Forsythe would rather be known as the kid who won the Tropicana award at Tropfest in 1998 when he was only 16 and was then congratulated by Keanu Reeves, Samuel L Jackson and Baz Luhrmann for his efforts.

Or for his first acting job at the age of 10 with John Bell and Jackie Weaver in the STC's production of Shadowlands, followed by a part in Bell's production of Richard III.

Or as the kid responsible for the hit Internet movie, The Computer Boy, which he made in just 10 days as a "high-octane" spoof of The Matrix. It is now one of the most popular movies downloaded from a movie Internet site.

"If you go about something the right way," he says of his production successes, "you can make something that gains a lot of attention."

Like Shew and Forsythe, many of the other actors are in fact older than their characters. For instance, Michala Banas, who plays 18-year-old Marissa Taylor is in her 20s. Bree Walters, who plays 14-year-old Philippa Todd is also in her 20s.

Still, the ages of the actors have put them in good stead to understand the troubles their characters must endure in their journey towards maturity.

Porter says Always Greener makes no attempts to view the world through rose-coloured glasses.

"It deals with serious issues. Teenage sexuality, work pressure and stress, and bullying is a big thing initially," she says.

"It's a show about change and really it could have been set anywhere. I think it's just really nice to see a family who is real and they have their ups and downs. The humour that is in there is very Australian and very cheeky."

Cheeky indeed. It was brave to include a fart joke in the first episode, let alone take it to such giddy heights it leads to a major turning point in the plot.

Credit for a lot of the laughs must be handed to some of Australia's best-loved actors who have major roles, including John Howard and Anne Tenney who play city slickers and parents of three, John and Liz Taylor.

Porter says having experienced actors on board makes her job a lot easier.

"It's great to have actors of the calibre of John Howard and Anne Tenney who all the young cast can look up to. They're so professional. It sets a great tone."

Tenney is best remembered for her TV role as Molly, in A Country Practice, one of Australia's most-loved characters. Recently Howard played one of Australia's most intriguing characters—Bob Jelly in SeaChange.

Tenney and Howard have never worked together before, but on screen they look as though they've been a husband-and-wife team all their adult lives.
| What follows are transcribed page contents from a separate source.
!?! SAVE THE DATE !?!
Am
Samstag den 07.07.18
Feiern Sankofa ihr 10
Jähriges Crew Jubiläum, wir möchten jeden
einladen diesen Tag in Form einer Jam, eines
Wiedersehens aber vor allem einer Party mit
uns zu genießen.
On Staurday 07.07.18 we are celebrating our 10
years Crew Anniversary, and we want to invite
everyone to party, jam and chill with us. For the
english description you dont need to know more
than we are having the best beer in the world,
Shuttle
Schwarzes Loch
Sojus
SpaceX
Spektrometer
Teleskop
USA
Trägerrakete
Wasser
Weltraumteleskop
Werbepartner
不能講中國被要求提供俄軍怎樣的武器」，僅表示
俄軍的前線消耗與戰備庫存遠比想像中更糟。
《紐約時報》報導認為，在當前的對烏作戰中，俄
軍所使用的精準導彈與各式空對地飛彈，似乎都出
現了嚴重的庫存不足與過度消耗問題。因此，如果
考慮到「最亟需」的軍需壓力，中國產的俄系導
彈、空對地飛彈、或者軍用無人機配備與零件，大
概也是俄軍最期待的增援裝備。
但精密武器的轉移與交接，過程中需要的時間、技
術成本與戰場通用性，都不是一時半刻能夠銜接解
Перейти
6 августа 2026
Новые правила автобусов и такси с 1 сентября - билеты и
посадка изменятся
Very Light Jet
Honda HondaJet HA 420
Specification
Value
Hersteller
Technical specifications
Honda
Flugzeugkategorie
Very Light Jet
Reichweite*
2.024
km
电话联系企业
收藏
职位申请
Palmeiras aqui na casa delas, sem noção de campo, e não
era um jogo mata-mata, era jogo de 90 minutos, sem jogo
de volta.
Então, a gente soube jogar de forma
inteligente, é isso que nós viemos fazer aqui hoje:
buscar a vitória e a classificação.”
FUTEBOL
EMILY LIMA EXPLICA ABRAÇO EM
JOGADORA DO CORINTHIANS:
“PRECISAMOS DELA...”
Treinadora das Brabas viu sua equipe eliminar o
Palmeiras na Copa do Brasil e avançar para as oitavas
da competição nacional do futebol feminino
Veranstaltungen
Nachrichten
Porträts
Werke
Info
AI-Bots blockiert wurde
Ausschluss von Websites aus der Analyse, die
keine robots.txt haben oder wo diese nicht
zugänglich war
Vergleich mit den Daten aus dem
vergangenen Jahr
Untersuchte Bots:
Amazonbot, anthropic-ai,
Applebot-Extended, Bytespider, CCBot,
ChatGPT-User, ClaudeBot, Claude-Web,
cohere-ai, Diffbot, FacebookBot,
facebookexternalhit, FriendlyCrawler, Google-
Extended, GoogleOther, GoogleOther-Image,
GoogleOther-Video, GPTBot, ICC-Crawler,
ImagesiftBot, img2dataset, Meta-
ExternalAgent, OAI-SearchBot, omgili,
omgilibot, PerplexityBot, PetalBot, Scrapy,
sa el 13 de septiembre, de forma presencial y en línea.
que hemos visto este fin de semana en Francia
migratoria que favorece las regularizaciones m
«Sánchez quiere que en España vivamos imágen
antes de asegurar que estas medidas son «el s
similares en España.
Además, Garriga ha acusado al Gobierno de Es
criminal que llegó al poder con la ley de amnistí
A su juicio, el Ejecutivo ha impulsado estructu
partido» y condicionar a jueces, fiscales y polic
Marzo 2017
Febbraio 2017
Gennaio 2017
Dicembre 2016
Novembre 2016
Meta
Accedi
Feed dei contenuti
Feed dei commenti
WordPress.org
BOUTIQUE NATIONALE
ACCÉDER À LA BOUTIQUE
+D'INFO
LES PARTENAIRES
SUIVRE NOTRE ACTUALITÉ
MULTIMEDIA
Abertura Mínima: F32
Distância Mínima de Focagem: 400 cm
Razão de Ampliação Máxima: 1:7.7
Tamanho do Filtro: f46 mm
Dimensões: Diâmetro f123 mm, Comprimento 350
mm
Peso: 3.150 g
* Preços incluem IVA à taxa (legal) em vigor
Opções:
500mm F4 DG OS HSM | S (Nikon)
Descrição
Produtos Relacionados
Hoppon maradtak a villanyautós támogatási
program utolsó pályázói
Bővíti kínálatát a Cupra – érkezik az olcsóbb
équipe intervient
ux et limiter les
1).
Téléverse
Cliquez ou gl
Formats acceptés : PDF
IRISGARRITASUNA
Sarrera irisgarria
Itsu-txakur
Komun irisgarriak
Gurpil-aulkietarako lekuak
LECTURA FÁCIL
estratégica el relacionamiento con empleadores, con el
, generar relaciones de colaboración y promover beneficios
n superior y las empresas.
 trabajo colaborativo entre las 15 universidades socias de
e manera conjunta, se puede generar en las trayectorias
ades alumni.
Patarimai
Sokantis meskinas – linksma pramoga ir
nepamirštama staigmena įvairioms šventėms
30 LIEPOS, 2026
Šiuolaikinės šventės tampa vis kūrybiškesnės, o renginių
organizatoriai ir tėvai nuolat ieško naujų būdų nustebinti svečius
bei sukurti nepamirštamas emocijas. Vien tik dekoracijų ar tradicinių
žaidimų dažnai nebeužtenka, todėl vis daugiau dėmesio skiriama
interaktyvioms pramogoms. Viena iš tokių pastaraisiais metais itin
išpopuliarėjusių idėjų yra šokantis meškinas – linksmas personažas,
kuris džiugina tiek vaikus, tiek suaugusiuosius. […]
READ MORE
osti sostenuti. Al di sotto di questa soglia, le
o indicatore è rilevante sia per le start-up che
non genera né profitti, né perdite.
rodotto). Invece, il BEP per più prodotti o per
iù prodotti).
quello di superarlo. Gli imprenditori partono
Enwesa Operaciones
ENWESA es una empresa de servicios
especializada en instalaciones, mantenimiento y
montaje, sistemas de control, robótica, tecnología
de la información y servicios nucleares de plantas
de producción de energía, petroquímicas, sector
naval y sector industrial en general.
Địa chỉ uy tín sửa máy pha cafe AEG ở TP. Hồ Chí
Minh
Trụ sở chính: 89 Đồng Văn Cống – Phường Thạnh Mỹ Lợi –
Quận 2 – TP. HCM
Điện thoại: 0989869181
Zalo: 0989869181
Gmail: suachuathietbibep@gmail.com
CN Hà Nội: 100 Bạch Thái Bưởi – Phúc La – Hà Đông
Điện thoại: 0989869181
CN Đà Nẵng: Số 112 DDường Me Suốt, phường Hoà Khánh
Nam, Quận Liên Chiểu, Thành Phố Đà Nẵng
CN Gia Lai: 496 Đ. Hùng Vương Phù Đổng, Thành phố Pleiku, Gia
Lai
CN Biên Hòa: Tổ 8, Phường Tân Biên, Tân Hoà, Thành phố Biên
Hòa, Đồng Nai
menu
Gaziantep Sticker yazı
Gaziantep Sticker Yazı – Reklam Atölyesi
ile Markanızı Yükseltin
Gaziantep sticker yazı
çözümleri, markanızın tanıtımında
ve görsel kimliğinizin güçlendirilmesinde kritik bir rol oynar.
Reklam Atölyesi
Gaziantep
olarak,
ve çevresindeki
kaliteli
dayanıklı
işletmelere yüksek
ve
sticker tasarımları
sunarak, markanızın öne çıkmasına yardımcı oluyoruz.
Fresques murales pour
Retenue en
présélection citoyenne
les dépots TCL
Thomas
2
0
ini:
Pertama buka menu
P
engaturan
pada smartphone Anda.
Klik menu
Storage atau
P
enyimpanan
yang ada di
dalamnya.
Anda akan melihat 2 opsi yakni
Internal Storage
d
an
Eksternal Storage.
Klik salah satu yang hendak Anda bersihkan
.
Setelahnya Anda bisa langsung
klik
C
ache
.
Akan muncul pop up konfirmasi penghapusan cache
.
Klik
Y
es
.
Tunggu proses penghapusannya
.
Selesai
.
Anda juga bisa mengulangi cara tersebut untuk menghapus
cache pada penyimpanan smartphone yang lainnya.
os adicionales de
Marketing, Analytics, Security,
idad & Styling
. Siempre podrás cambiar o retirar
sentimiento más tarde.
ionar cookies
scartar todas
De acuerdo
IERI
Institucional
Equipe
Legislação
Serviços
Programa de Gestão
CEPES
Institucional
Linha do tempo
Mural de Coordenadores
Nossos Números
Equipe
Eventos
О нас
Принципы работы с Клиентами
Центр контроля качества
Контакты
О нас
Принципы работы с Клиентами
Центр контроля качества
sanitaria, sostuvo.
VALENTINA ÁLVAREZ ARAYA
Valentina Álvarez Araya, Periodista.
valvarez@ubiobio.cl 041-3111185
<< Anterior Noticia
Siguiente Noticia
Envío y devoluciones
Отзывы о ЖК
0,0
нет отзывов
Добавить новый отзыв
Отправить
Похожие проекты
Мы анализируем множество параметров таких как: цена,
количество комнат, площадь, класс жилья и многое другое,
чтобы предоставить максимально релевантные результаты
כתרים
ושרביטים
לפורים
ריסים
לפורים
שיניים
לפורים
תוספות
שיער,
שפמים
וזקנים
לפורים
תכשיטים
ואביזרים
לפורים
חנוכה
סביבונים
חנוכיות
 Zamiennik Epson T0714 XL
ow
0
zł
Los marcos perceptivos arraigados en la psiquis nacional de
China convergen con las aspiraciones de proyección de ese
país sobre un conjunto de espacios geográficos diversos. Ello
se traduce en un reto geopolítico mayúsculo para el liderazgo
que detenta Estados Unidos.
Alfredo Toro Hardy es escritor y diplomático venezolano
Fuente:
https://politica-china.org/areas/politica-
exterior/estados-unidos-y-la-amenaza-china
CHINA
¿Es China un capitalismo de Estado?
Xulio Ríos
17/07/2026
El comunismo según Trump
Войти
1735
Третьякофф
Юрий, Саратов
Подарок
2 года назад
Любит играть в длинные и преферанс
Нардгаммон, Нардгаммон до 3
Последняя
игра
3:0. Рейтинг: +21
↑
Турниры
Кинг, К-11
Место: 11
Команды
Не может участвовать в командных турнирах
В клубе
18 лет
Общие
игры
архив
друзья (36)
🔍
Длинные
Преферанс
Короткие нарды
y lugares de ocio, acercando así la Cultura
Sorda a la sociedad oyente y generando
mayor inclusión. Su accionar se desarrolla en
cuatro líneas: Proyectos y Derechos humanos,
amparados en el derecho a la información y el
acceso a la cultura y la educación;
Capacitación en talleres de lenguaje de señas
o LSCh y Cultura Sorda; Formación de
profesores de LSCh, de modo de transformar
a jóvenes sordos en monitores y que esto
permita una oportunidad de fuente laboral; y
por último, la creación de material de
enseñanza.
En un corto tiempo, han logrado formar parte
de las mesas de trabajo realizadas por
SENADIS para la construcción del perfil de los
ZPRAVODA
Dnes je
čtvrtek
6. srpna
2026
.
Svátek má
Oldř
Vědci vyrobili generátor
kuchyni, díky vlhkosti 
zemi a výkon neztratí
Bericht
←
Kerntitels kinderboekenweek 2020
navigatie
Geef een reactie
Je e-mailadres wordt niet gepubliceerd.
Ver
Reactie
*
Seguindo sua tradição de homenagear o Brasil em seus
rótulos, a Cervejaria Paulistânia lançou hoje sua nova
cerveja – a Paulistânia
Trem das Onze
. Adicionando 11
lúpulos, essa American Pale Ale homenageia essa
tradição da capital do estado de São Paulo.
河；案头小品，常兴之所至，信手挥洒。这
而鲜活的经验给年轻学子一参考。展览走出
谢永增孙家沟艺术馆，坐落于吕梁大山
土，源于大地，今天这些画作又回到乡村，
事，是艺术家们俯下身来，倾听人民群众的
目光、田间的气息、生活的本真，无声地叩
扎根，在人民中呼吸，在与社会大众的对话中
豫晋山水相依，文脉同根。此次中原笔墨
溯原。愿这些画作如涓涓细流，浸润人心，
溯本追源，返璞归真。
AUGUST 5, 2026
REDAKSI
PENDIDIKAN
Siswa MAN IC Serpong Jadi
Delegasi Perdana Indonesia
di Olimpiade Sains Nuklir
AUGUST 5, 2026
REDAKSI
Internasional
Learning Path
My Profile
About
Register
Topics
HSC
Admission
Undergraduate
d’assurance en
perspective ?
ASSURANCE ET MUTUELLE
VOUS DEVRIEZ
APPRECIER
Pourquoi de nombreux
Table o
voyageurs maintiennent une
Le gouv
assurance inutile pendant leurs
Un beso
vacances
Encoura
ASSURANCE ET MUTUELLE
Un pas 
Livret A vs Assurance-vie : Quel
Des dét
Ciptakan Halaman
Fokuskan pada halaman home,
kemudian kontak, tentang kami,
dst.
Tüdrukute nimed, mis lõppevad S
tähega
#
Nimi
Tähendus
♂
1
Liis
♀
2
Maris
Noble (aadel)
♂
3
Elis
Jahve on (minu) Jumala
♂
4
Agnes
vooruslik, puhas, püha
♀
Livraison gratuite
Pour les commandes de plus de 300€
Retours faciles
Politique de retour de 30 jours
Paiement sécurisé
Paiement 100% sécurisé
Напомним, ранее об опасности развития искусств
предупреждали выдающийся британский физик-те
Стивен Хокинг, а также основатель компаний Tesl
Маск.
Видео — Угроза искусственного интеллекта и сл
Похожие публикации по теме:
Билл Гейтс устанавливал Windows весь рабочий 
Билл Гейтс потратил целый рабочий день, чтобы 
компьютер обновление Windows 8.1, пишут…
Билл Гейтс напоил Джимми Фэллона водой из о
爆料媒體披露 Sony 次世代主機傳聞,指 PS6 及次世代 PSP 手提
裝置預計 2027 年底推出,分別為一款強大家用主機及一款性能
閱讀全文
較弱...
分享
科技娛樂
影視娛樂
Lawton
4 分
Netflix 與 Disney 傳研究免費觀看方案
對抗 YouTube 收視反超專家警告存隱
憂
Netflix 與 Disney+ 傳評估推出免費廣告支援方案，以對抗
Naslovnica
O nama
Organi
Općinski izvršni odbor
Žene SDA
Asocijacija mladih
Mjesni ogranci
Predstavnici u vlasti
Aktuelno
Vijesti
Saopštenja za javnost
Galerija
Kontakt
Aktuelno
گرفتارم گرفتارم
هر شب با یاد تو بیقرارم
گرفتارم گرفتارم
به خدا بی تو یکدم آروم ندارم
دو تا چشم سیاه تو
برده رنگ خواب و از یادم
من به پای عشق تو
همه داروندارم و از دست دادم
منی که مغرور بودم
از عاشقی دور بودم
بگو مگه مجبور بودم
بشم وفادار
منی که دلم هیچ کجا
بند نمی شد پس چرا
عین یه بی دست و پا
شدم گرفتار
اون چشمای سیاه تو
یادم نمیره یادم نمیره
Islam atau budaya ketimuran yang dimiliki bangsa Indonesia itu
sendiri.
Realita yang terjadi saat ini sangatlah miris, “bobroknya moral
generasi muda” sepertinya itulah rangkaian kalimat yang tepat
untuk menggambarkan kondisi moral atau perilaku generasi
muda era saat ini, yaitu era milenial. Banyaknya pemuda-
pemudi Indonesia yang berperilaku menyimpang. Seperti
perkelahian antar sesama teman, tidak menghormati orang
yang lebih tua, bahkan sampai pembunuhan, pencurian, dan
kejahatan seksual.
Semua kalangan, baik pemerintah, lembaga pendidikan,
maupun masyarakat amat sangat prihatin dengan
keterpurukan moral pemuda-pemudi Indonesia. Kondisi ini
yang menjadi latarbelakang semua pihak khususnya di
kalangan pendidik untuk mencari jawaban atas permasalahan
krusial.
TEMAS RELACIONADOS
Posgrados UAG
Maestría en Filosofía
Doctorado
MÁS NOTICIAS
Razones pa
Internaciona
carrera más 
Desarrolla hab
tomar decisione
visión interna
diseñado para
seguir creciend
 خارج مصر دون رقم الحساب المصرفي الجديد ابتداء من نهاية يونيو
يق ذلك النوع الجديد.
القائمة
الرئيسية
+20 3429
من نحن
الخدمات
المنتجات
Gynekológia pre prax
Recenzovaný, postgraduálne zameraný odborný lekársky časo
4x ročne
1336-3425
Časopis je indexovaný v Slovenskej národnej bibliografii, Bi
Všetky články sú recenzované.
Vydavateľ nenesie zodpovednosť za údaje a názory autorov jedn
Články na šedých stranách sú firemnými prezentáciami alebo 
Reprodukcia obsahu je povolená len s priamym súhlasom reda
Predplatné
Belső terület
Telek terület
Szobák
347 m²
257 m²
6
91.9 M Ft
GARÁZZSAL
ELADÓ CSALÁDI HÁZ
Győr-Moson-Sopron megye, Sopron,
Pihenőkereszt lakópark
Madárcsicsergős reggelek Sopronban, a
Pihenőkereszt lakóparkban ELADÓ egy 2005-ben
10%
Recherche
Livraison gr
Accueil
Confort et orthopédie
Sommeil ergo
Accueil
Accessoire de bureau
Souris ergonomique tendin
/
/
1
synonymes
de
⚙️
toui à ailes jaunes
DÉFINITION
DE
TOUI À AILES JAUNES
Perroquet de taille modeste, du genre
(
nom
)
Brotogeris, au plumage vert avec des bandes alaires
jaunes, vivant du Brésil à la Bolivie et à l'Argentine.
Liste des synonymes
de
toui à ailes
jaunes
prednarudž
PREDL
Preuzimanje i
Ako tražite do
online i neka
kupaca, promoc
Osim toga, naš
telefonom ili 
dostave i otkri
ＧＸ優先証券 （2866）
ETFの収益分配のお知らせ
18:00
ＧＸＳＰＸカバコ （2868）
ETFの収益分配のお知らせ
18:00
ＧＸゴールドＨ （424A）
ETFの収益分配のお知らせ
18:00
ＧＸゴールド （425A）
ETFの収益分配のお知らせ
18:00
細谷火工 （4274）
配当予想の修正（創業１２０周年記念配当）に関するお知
"It's a developing relationship and has started off very well," Tenney says. "John and I get on well. I feel we are very comfortable together, and also the scripted relationship is a very comfortable one. These guys have been married for 20 years and ultimately we serve the writing, but also our ideas often meet."

It was the strong, well-rounded characters that attracted both lead actors to their respective roles. Howard says he's happiest playing people with little hypocrisies, "especially when characters are stumbling through life, or when it is their own nature that gets in their way".

Always Greener, Sunday, Seven, 7.30pm.